Souvent dans les films où quelqu’un disparaît puis réapparaît vingt ans après – du Retour de Martin Guerreà la série Les Revenants– les personnages qui assistent à la résurrection du mort sont un peu à côté de la plaque : trop larmoyants ou trop molletons, d’un seul bloc émotionnel. Dans Les Fantômes d’Ismaël, lorsque Mathieu Amalric retrouve sa femme qu’il croyait morte (Marion Cotillard), sa réaction où se mêlent soulagement, colère, incompréhension et sidération, est une performance sidérante, d’une incroyable complexité. Comme celle de Charlotte Gainsbourg, dont la lente élocution et le timbre vocal très bas donnent toujours l’impression qu’elle est sur le point de défaillir. Il faut l’entendre dire "Arrête avec tes cachets, tu prends trop de cachets"à son compagnon Ismaël pour saisir la singularité de son jeu. Elle est époustouflante, Charlotte, dans le rôle de Sylvia, passant de l’empathie à la colère puis au renoncement lorsque déboule dans sa vie Carlotta, l’ex d’Ismaël. Projection de spectateur épris d’actrices ? On croirait apercevoir, en filigrane, au-delà des personnages, la rencontre entre deux natures : l’étonnement pudique et amusé de Charlotte Gainsbourg face au déterminisme désinhibé de Marion Cotillard (étonnante elle aussi).

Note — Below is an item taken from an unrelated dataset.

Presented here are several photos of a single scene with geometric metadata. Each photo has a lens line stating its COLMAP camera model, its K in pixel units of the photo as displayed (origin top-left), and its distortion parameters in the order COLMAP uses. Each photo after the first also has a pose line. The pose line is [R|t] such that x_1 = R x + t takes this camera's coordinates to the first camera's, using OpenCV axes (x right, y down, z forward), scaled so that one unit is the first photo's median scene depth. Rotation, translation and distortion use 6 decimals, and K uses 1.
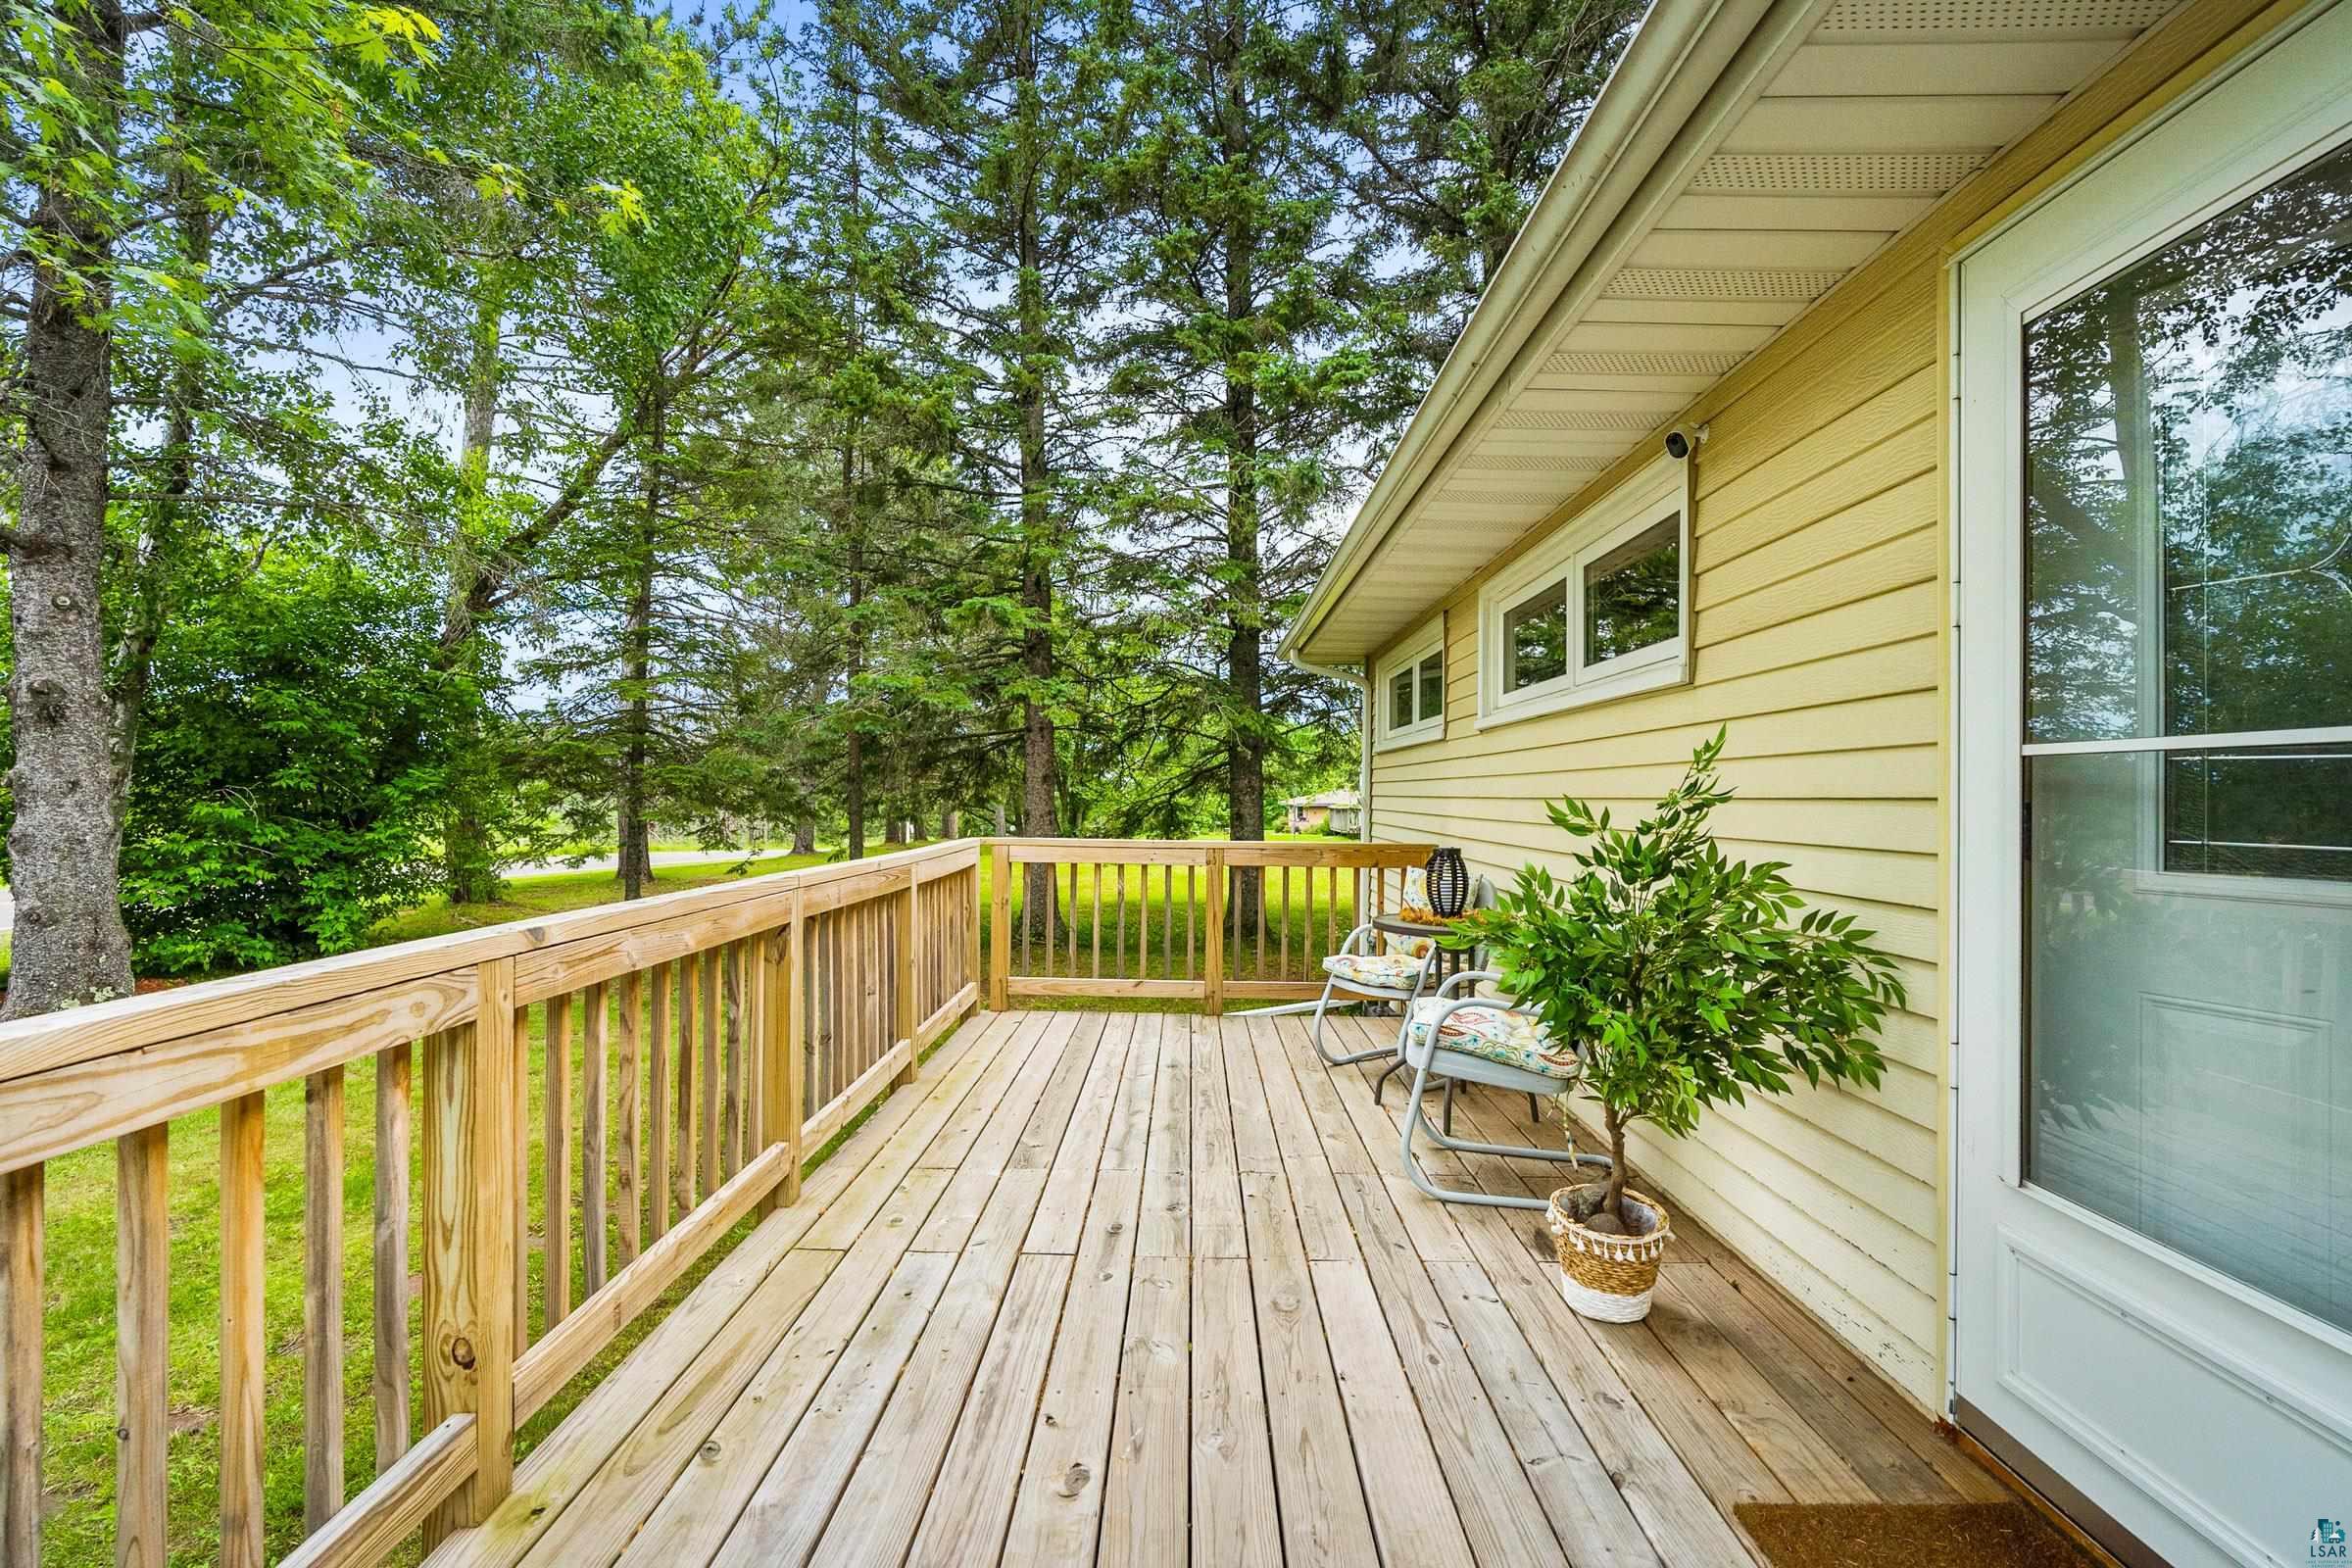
lens RADIAL K [[1057.3, 0, 1176.0], [0, 1057.3, 784.0], [0, 0, 1]] dist [-0.000097, 0.000004]
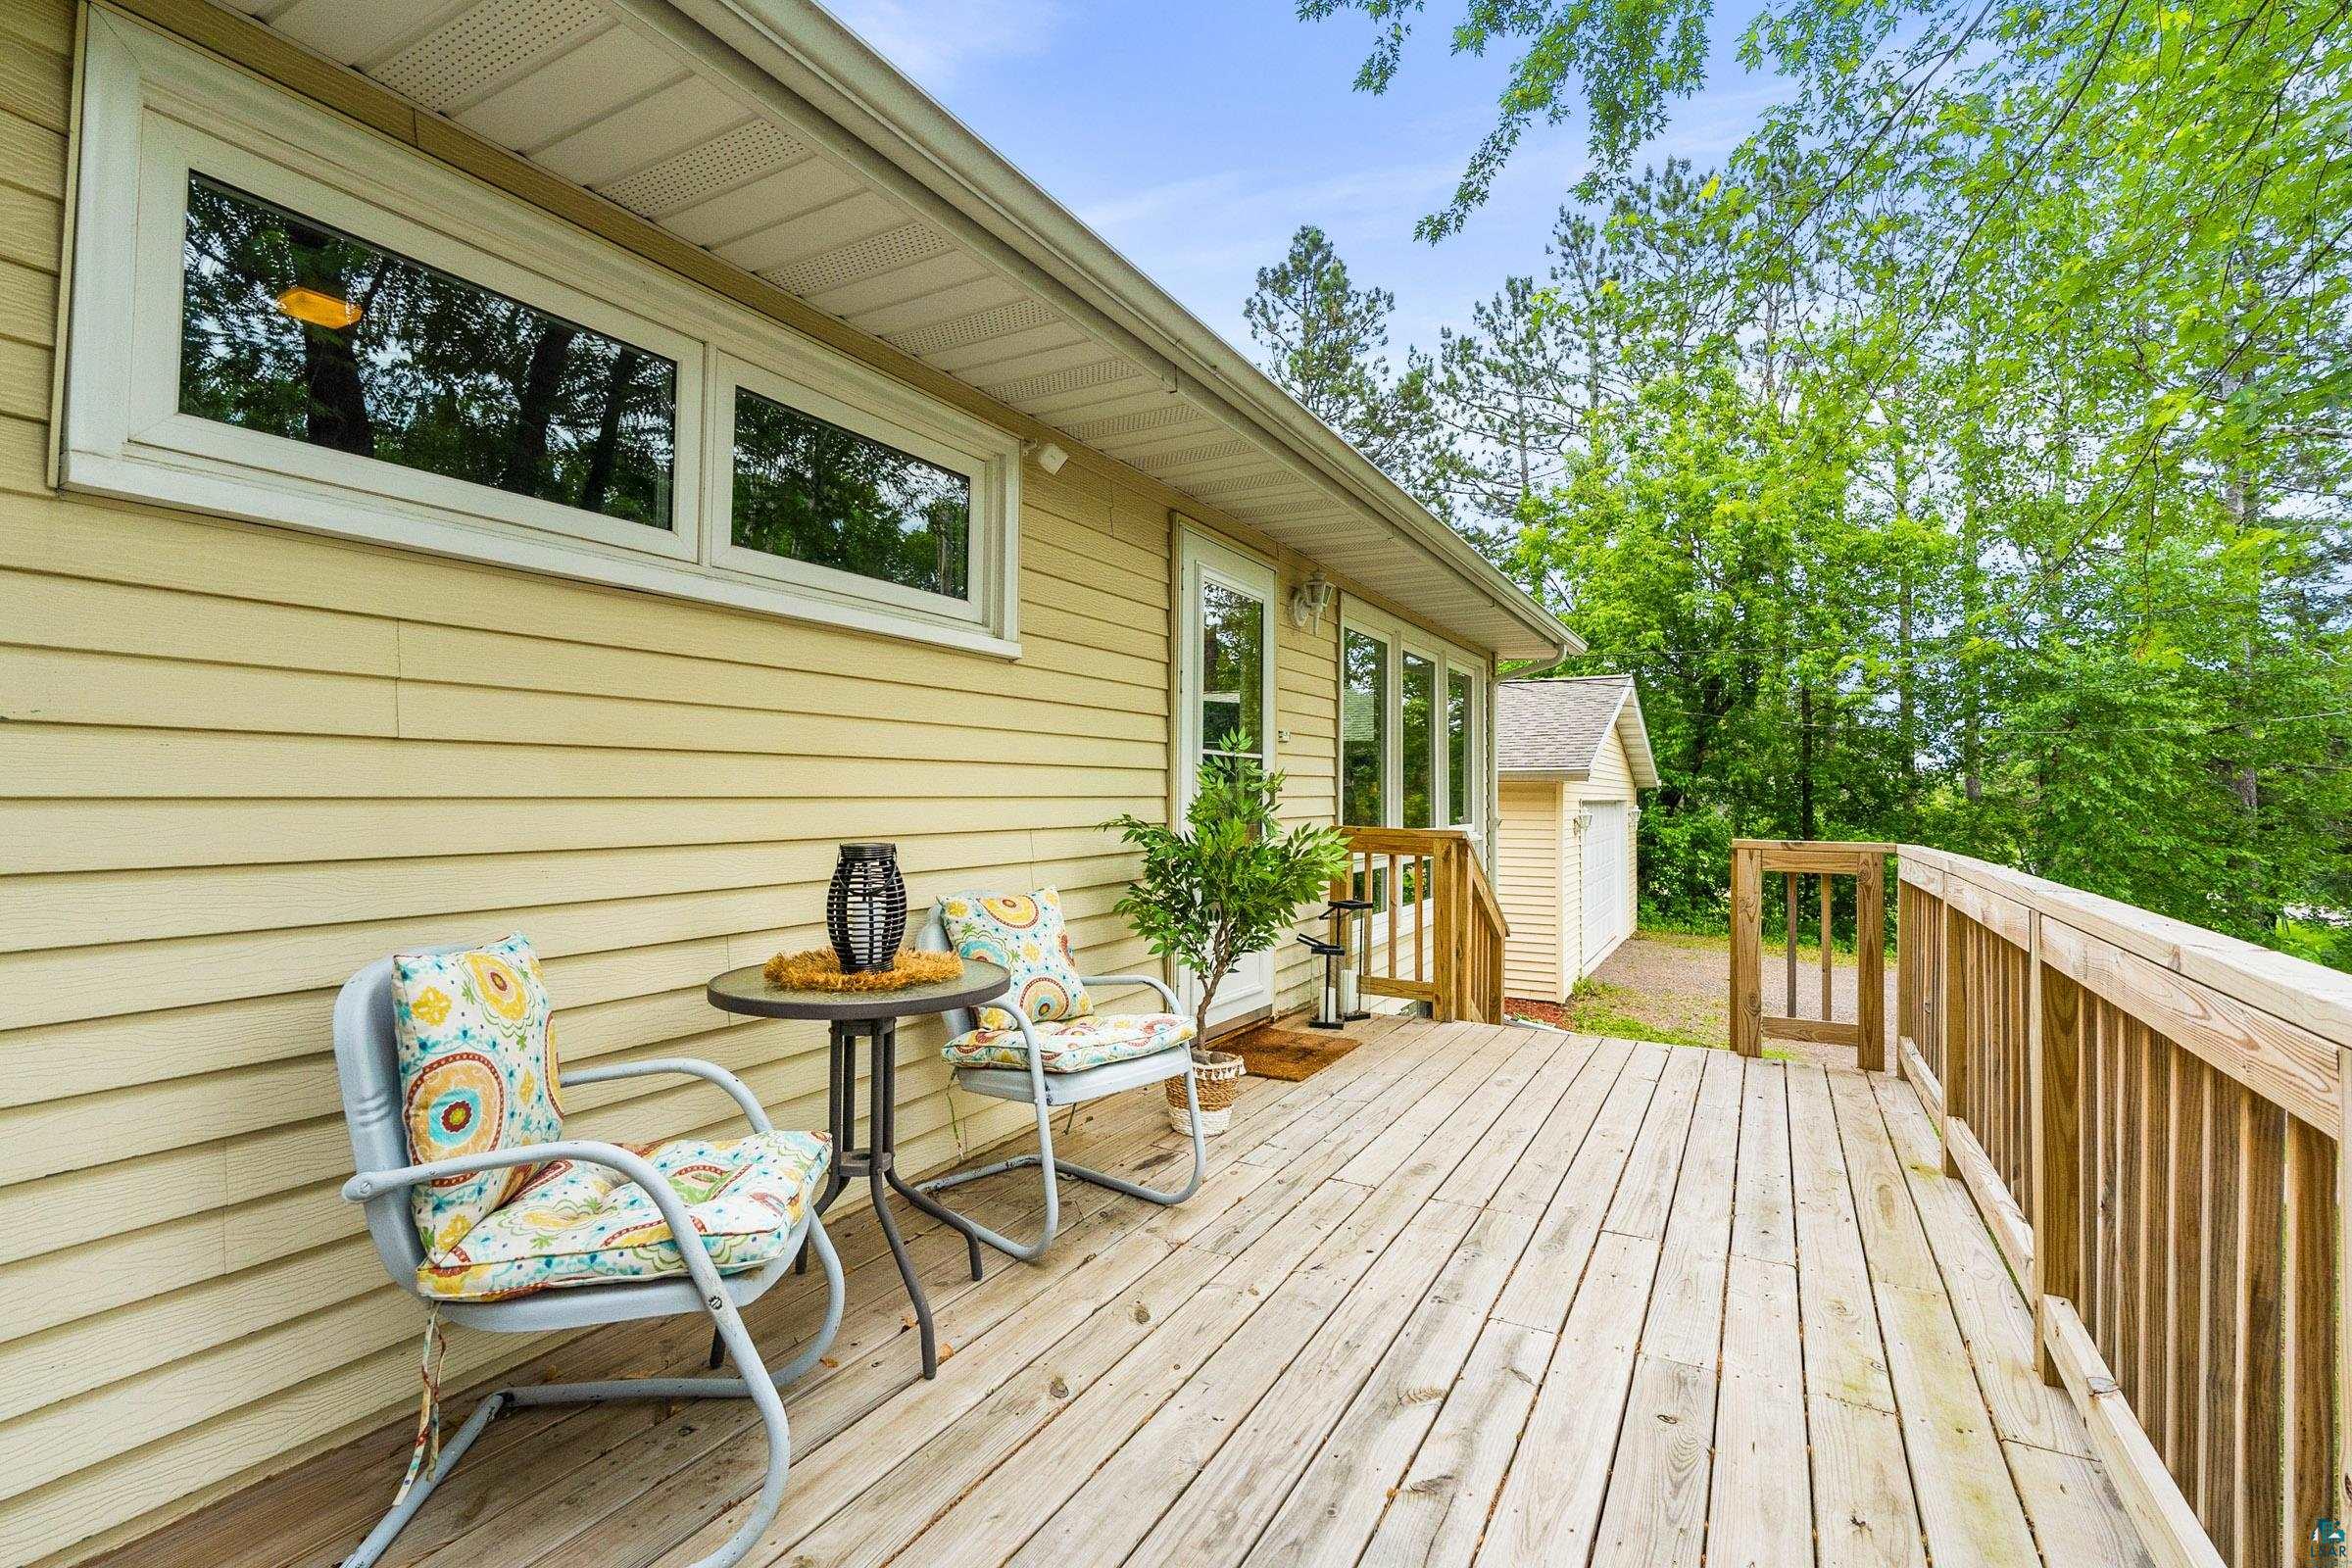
lens RADIAL K [[1057.3, 0, 1176.0], [0, 1057.3, 784.0], [0, 0, 1]] dist [-0.000097, 0.000004]
pose [[-0.881059, -0.022963, 0.472450, -0.181808], [-0.030850, 0.999484, -0.008953, 0.038018], [-0.472000, -0.022464, -0.881312, 1.851877]]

Là où le bât blesse, c’est que la seconde histoire, celle du film dans le film, dont on se fiche un peu (malgré le charme de Louis Garrel), prend le pas sur la première. Et que son burlesque un peu forcé finit par déteindre sur tout le film et sur l’interprétation de Mathieu Almaric lui même, dont le délire paranoïaque, dans la même tonalité que celle de son film Tournée (en 2010) finit par lasser. Vingt minutes avant la fin, on abandonne à regret. Tout en étant marqué par quelques scènes de haute volée. Dommage, non ?
Les Fantômes d'Ismaël de Arnaud Desplechin.